Daily News (New York)

October 20, 2003, Monday SPORTS FINAL EDITION

SECTION: SPORTS; Pg. 67 BLEACHER CREATURE

LENGTH: 562 words

HEADLINE: SECTION 39 BELOVED, BUT NOT SO COMFY

BYLINE: BY FILIP BONDY

BODY:
Everybody except Mike Lupica thinks that being a Creature is a one-way ticket to paradise. And as usual, everybody except Mike Lupica is right. We get to cheer the best team in sports, from the best view on the planet. We get to commune with the greatest people anywhere, namely ourselves. Perhaps best of all, we get to humiliate fans and players from every other wannabe city in the country.

But there are times when it is a trial being a Section 39er, and right about now we are more than a bit grumpy about less than ideal conditions. The cops are hunting us down for sipping beers, writing summonses like we're double-parked outside the United Nations. They're still searching for our Blue Lou, a mystery man they must believe will lead them straight to Saddam.

The temperature is dipping out in the right-field bleachers, the wind is whipping, and those of us who are heading down to Miami for Game 3 are certain to catch pneumonia by Game 6.

And then there is the matter of the benches. Before 1996, there were annoying, form-fitted plastic fanny seats on the benches. We had to rip them out, a necessary home improvement. But they have been replaced by flat benches with narrow white stripes defining each reserved place. Don't be fooled by the cartoon that accompanies this column. There are no seat backs in the bleachers, only herniated discs.

Like the rest of the U.S. population, many of the Creatures have put on a few pounds over the years. Logically, we would like the white stripes to be widened a bit, even if such an adjustment costs George Steinbrenner a few hundred dollars in ticket sales.

"There are Creatures twice my size, and I'm getting squeezed," said X-Pac. "The whole fit is too tight. My knees are going into somebody's back, and somebody else's knees are going into my back."

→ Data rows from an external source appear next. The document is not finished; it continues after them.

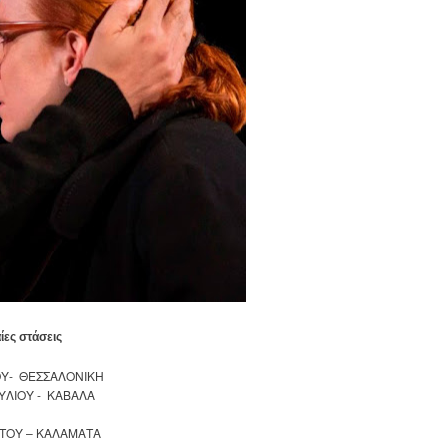
αίες στάσεις
ΙΟΥ- ΘΕΣΣΑΛΟΝΙΚΗ
ΟΥΛΙΟΥ - ΚΑΒΑΛΑ
ΣΤΟΥ – ΚΑΛΑΜΑΤΑ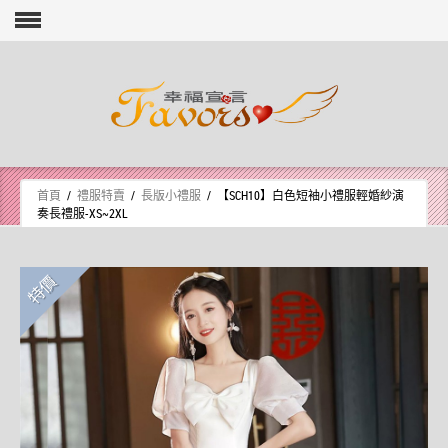
Skip to content
首頁
/
禮服特賣
/
長版小禮服
/ 【SCH10】白色短袖小禮服輕婚紗演
奏長禮服-XS~2XL
特價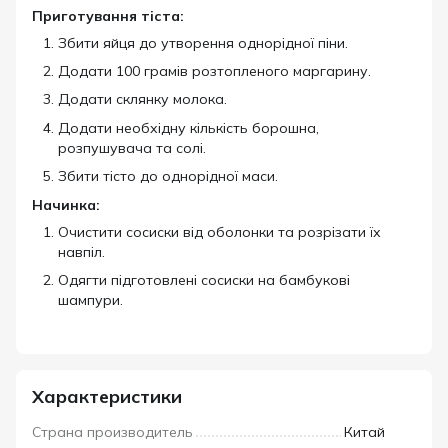
Приготування тіста:
Збити яйця до утворення однорідної піни.
Додати 100 грамів розтопленого маргарину.
Додати склянку молока.
Додати необхідну кількість борошна,
розпушувача та солі.
Збити тісто до однорідної маси.
Начинка:
Очистити сосиски від оболонки та розрізати їх
навпіл.
Одягти підготовлені сосиски на бамбукові
шампури.
Характеристики
Страна производитель
Китай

It is so crowded out there during the Series, it is often impossible to stand up and cheer when there are two strikes on a Marlin, because we're all locked into place. If we can't stand, we can't intimidate the Marlins, remind them they are still high on the contraction list.

"An inch or two more space would be more important than bringing back beer," said X-Pac, which shows just how critical this issue has become.

Other than the ever-increasing discomfort and harassment from law enforcement officials, it was business as usual last night in Section 39. Before the game, we wandered around River Ave. and listened to the insane screaming man, a truly scary dude. We also noticed that several members of the color guard spent a lot of time inside Stan's bar, and seemed to come out readier to face the cold.

Pat Lopez was wearing her "Happy Birthday" tiara (actually, her birthday is today), as she always does this time of year. Pat tried unsuccessfully to entice Yankee players to kiss her to mark the occasion as they entered the Stadium. Inside the Stadium, she shared cookies with all the Creatures in Section 39.

So it wasn't bad out there at all. It's just that it could be better. It can always be better. The Yankees could be up 2-0 in this World Series, eliminating all anxiety and allowing us to head for Florida without fear of something incredibly stupid happening.

No matter what, we'll be warm and sitting in big, fat seats. You'll recognize us instantly, because we'll be the ones making noise.